- [TASK LIST]
A: Answer these questions using the passage on optimizing crop model parameters:
(i) Which programming language was used to run the APSIM model automatically?
(ii) What maximum grain size resulted from the final parameter optimization?
(iii) Is the study a single-objective or a multi-objective optimization?
B: Reproduce the passage on optimizing crop model parameters word for word between "The final results" and "as very good.", inclusive.
C: According to the passage on optimizing crop model parameters, why could future research add the fertility stage to the optimization?

- [TEXT]
In addition to the selection of optimization algorithm, the error in optimization results may also come from meteorological data, soil data, and management measures; For example, whether the meteorological data are accurate for the test site, whether the soil data are suitable for the test site, and whether the management measures are correct. This study is a single-objective optimization, which considers the effect of the grain growth stage on crop yield. Since the grain growth stage of wheat is more closely related to the fertility stage, future research can conduct multi-objective collaborative optimization by adding the fertility stage and studying the collaborative optimization of fertility and grain growth stages to derive optimization results and minimize the error as much as possible. At present, this study is only limited to a single variety in a single region. Future studies can further improve the generalizability of this optimization method by selecting multiple representative varieties according to different agricultural regions and based on the data from multi-year field trials.

5. Conclusions

As an important tool for agricultural research, the accurate simulation of crop models is closely related to the value of each parameter. Optimizing model parameters based on actual data in field trials and improving the simulation accuracy of the model is important for the adaptation research of crop models and the intelligent production of crops. Using R language to run the next-generation APSIM model automatically to optimize the parameters not only shortens the optimization time and improves the optimization efficiency but also provides an efficient and feasible method for the optimization of other stages of the model in the future.

The final results of parameter optimization for the grain growth stage of Dingxi35 spring wheat in Loess Hills were: a grain number per gram stem of 25 grains; an initial grain proportion of 0.05; and a maximum grain size of 0.049 g. After parameter optimization, the simulated values fit better with the observed values, and the model performance was evaluated as very good.

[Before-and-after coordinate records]
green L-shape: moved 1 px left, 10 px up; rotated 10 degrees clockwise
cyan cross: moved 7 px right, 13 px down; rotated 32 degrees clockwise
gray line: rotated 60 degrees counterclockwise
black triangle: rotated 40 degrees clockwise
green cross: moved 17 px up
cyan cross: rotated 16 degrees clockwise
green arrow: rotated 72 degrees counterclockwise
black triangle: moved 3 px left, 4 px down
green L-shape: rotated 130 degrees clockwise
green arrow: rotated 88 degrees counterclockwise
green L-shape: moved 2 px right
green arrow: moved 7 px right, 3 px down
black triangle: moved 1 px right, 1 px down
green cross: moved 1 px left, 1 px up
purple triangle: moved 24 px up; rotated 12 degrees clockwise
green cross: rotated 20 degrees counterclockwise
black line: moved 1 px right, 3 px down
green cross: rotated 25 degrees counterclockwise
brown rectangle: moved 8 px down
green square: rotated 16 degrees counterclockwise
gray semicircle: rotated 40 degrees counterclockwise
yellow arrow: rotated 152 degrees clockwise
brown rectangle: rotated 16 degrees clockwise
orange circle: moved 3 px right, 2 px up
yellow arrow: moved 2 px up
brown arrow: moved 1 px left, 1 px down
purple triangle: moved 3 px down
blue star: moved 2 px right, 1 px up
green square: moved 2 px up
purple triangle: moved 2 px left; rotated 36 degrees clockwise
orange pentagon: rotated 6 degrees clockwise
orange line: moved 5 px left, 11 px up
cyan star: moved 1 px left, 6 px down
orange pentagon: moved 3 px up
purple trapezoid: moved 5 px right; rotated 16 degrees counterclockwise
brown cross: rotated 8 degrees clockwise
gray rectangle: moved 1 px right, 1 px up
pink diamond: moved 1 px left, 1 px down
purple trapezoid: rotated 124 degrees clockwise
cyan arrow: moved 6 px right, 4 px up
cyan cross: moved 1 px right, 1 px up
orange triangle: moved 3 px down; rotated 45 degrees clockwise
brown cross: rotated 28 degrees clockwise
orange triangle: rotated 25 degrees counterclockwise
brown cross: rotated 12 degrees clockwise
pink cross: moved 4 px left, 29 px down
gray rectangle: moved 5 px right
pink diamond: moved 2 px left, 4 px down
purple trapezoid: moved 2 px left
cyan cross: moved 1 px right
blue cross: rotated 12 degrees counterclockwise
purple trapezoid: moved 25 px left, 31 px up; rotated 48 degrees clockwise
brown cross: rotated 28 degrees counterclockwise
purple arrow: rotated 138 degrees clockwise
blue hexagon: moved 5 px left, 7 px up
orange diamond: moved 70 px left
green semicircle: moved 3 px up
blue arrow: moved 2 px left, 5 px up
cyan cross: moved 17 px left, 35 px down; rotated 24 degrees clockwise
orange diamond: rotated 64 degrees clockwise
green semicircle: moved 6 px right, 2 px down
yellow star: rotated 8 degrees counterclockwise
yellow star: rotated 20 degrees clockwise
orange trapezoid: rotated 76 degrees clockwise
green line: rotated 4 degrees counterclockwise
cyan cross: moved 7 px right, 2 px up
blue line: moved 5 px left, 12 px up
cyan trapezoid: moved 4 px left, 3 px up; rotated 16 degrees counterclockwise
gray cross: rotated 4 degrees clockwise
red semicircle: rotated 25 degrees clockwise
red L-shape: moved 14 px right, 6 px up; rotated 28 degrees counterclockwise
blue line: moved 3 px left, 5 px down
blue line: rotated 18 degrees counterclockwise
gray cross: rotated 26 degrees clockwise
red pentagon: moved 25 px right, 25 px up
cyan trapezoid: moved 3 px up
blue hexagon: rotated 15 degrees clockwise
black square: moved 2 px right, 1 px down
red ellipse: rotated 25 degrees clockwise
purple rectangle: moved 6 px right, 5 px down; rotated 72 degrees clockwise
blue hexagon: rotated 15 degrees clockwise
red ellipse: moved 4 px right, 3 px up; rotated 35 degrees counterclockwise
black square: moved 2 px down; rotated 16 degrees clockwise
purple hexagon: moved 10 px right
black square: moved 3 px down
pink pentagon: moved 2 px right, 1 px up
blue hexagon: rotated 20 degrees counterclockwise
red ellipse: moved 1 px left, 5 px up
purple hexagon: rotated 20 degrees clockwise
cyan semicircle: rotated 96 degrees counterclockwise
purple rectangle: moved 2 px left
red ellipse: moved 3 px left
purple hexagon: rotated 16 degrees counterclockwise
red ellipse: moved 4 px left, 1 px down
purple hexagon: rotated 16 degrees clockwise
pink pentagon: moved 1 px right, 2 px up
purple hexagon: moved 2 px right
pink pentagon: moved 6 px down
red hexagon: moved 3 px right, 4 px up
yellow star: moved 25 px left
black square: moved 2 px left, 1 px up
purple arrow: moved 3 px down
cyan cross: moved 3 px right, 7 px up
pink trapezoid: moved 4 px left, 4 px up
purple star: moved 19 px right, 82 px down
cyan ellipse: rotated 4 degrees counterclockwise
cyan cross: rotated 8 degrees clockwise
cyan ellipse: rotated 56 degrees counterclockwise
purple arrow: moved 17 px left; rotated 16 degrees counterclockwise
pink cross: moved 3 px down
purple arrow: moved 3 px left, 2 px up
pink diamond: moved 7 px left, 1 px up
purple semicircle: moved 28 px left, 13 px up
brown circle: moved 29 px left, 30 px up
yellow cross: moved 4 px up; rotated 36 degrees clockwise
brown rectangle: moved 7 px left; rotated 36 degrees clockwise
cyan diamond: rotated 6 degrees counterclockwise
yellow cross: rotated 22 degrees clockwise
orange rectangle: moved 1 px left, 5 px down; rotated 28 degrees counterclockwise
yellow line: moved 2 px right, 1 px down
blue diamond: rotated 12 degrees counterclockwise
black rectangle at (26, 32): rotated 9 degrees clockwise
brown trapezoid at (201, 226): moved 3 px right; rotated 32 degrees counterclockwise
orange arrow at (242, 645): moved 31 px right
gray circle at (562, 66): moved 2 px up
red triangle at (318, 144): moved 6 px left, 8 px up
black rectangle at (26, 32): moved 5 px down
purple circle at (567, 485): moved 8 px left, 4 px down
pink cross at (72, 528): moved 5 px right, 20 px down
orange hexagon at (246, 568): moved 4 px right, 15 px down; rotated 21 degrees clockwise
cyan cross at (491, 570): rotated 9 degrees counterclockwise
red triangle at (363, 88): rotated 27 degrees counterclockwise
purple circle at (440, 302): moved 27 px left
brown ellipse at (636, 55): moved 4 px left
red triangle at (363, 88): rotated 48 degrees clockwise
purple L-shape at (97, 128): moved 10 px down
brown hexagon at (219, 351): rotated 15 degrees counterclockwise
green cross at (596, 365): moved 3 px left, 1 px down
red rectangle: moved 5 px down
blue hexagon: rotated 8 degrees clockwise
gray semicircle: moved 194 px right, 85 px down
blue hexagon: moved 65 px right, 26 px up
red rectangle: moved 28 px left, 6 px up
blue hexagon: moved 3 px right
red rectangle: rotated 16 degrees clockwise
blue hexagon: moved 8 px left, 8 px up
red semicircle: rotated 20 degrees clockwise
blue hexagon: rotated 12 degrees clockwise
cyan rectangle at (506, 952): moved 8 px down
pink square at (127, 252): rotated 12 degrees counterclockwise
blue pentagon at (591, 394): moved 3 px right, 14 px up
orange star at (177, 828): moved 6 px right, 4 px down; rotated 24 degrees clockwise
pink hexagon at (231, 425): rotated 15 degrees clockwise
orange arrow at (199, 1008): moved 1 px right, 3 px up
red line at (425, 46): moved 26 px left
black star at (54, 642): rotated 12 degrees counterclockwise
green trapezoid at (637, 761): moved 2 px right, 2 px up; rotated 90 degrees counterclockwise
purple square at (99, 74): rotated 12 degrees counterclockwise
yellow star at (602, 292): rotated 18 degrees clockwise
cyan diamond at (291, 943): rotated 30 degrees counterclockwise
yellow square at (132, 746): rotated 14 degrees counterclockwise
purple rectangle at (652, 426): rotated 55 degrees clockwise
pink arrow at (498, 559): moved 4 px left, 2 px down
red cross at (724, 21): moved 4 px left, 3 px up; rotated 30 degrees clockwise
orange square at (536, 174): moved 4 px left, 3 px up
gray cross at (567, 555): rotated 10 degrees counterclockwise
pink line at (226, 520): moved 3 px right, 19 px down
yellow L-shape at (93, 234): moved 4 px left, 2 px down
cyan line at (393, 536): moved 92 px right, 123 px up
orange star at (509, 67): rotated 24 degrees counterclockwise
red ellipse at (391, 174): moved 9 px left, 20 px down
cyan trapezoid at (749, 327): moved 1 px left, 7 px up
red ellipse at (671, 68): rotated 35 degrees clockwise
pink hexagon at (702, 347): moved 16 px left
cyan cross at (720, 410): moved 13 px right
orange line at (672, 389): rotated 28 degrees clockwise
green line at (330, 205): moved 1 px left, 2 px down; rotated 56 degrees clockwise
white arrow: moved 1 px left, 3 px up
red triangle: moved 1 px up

- [RESPONSES FOR EACH TASK]
A:
(i) R language
(ii) 0.049 g
(iii) Single-objective

B:
The final results of parameter optimization for the grain growth stage of Dingxi35 spring wheat in Loess Hills were: a grain number per gram stem of 25 grains; an initial grain proportion of 0.05; and a maximum grain size of 0.049 g. After parameter optimization, the simulated values fit better with the observed values, and the model performance was evaluated as very good.

C: The grain growth stage of wheat is closely related to the fertility stage. Optimizing the two stages together in a multi-objective collaborative optimization could therefore produce optimization results with as little error as possible.